First off, it’s a huge amount of fun. I’ve had a blast setting this thing up, seeing what I can get it to do. For specific applications – handwriting notes, crosswords, Evernote, reading books via the Kindle app – it works very, very well, but the vast majority of apps in the Android ecosystem aren’t even tested on e-ink displays, let alone optimised for them, and it shows. For travelling, the Note Air probably replaces the Kindle + iPad combo that I used to carry around with me everywhere, but I’ll still be taking a laptop and a smartphone along for the ride.

This is still very much an expensive gadget for people who like expensive gadgets and aren’t afraid to tinker with them. Some things work even though they probably shouldn’t, like Windows Remote Desktop; other things, like OneNote, should in theory work really nicely with this kind of device but in practice are completely unusable. There is also clearly a whole world of applications out there – music composition springs to mind — that could work beautifully on this kind of device if they were designed for it.

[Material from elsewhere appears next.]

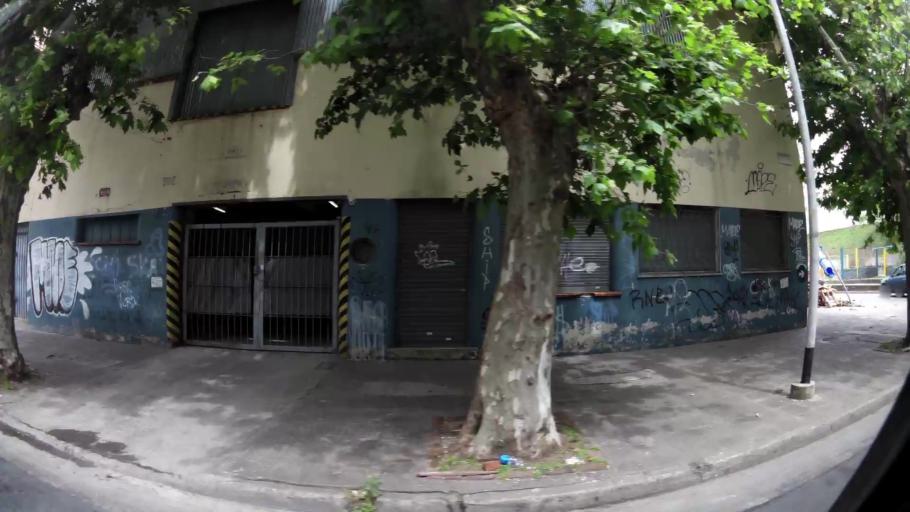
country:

It’s an interesting device, though. Being just about old enough to remember the days of connecting home computers up to a portable black & white TV, there’s a certain amount of nostalgic novelty to it, and if you think back to the 4-colour LCD displays in the earliest laptops, this is infinitely better than those ever were:

The key question I always ask about gadgets is: if I lost this one, would I buy another one? I’m not sure, but only because I think within a year we’ll probably see something twice as good for half the price. I’m looking forward to seeing what happens with e-ink over the next few years. ONYX are already shipping a colour e-ink device, the BOOX Nova3 Color, and I’m sure it’s only a matter of time before the industry fixes the problems with ghosting and refresh rate and we’re looking at e-ink displays that can handle 8-bit colour at 24 fps.

But, hey – summer is here, the sun is shining, the prospect of being able to sit outside in the sunshine and get a little writing done at the same time is too good to pass up, and this is the best device I’ve seen yet for doing that.